Meantime about 1900, the city of Ithaca asked Patrick to start a city band. With the financial backing of Ebenezer Treman, one of the civic minded, wealthy merchants of the town, Patrick was able to bring some of the finest musicians in the world to Ithaca. Some of these musicians took their families and lived there, playing in the old Lyceum Theater Orchestra during the winter season when the band was not on tour.

This band played in practically every music and amusement center in the country. They went on many tours such as: the Buffalo Exposition; the St. Louis World’s Fair; the Cincinnati Zoo; Riverview park, Chicago; the Corn palace at Mitchell, South Dakota; and state fairs in the western states.

About 1904 Patrick’s engagements at Willow Grove Park, a popular resort near Philadelphia, Pennsylvania and at Young’s Pier at Atlantic City, New Jersey began. These continued for many years.

In 1908 Patrick took over the Ithaca Band and gave it the name, “Patrick Conway and his Band.” People who had never heard of Ithaca began to hear about the band which took prizes at concerts given in various cities of the East. An old Ithacan used to reminisce, “Some bands wouldn’t even enter if they knew ‘Patsy’ and his bunch of terrors had.”
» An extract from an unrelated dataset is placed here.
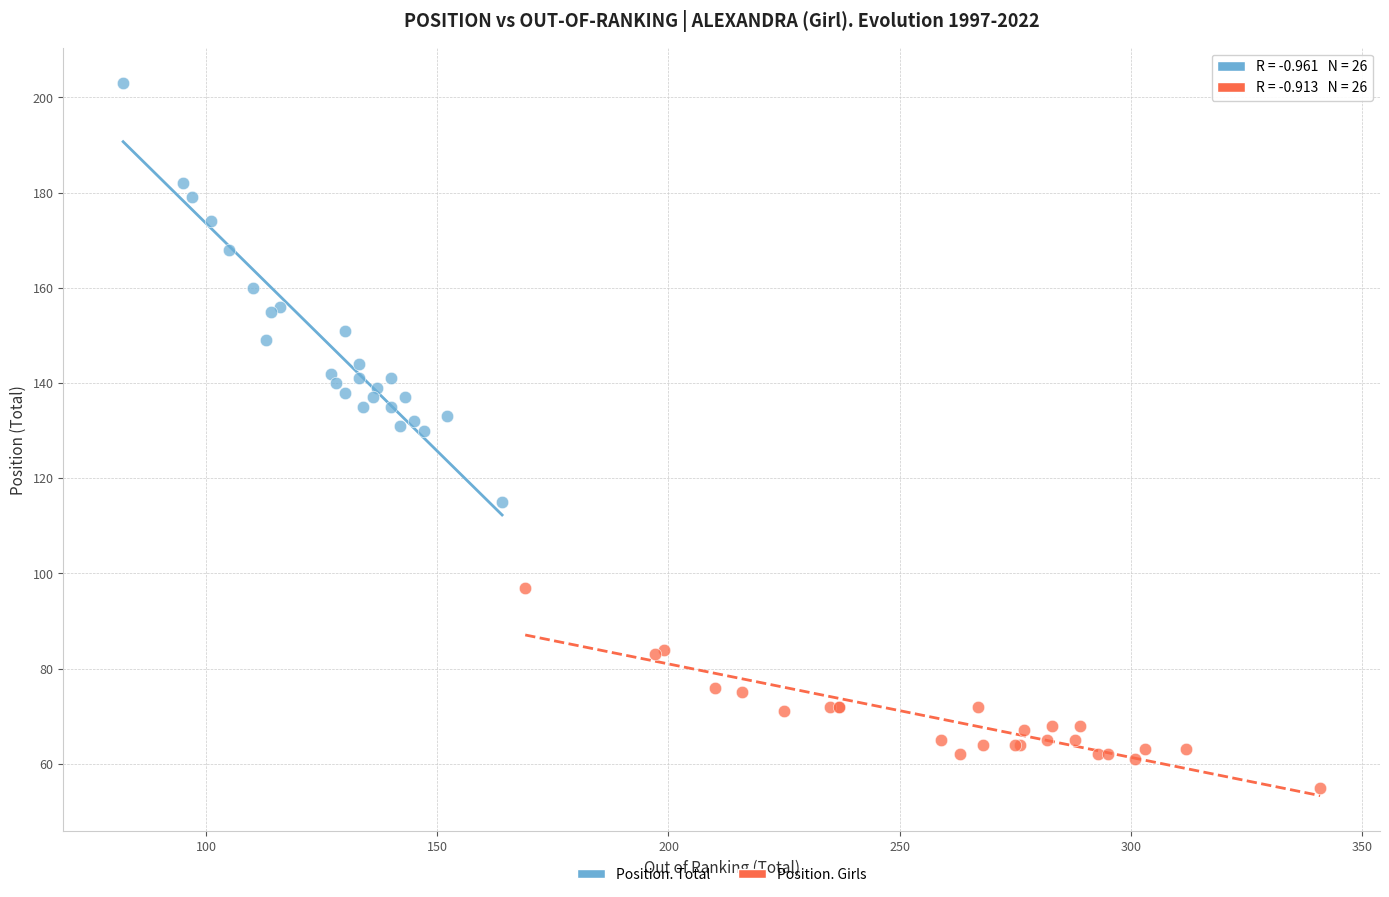

What are all the series names shown in the legend?

Position. Total, Position. Girls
The next move was to Syracuse, New York. By that time Conway was making transcontinental tours with fifty or sixty men in the band as well as a dozen fine soloists.
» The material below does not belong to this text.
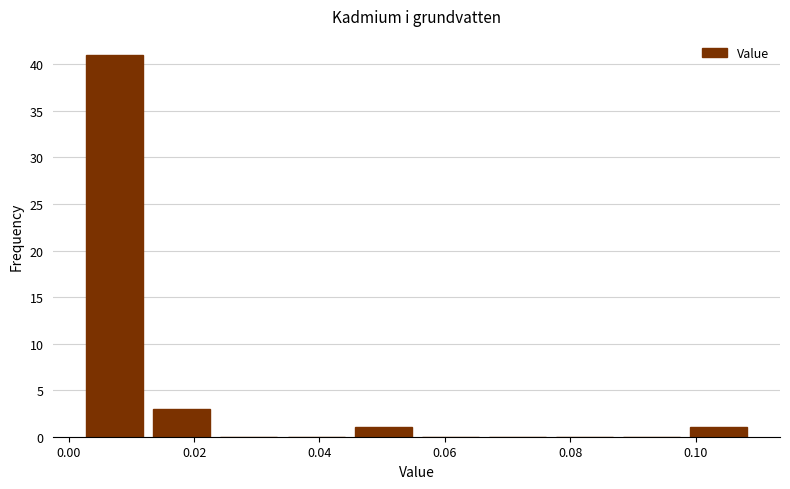

Which range on the x-axis has the tallest bar?

0.002 to 0.012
In 1915 he played a long engagement at the Panama Pacific Exposition in San Francisco. His friend Sousa was there at the same time, and on one occasion they each conducted part of a great concert in which both bands were massed.

In Syracuse during the winter months Conway organized and conducted the Syracuse Symphony Orchestra as well as a theater orchestra. He also did some composing but published only one march. His band made a number of records for Victor.
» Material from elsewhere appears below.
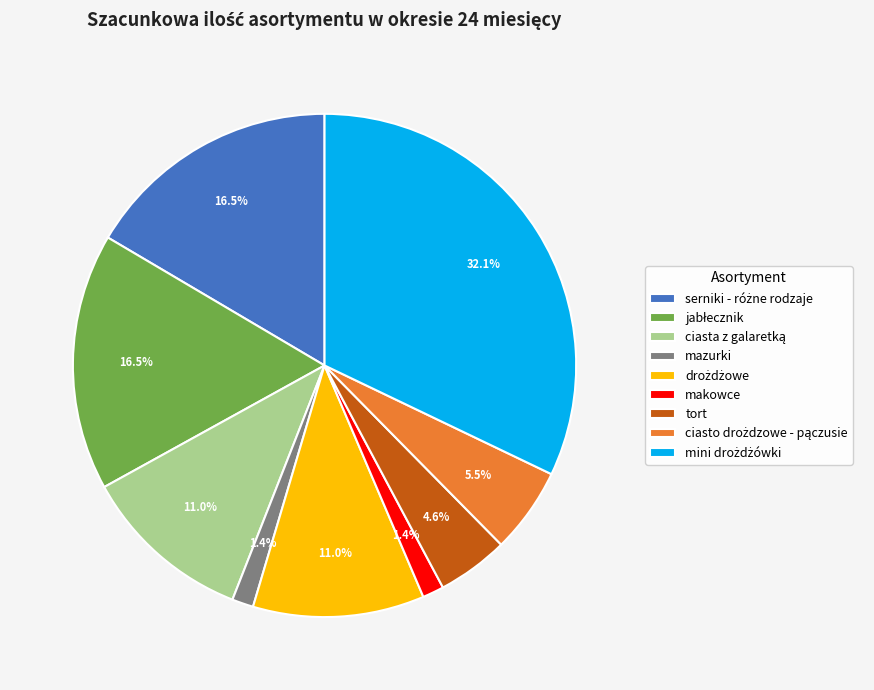

To the nearest percent, what is the average slice percentage?

11%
During World War I Patrick Conway was commissioned as Captain in the U. S. Army Air Force and sent to Waco, Texas to establish the first Air Force Band. At the same time Sousa was starting the Navy Band at Great Lakes Training Station.

Sorrow came into Patrick and Alice Conway’s lives when their son Paul died at the age of twenty-six. Paul, a pianist of great promise, had also played an instrument in his father’s band until his health failed following an accident when he was eighteen.

The family moved back to Ithaca in 1922. Patrick was made dean of the Conway Band School which was affiliated with the Ithaca Conservatory of Music. During the school year he trained a remarkably fine student band. He took a number of these boys with the big band on the summer tours. How the boys worked for that privilege!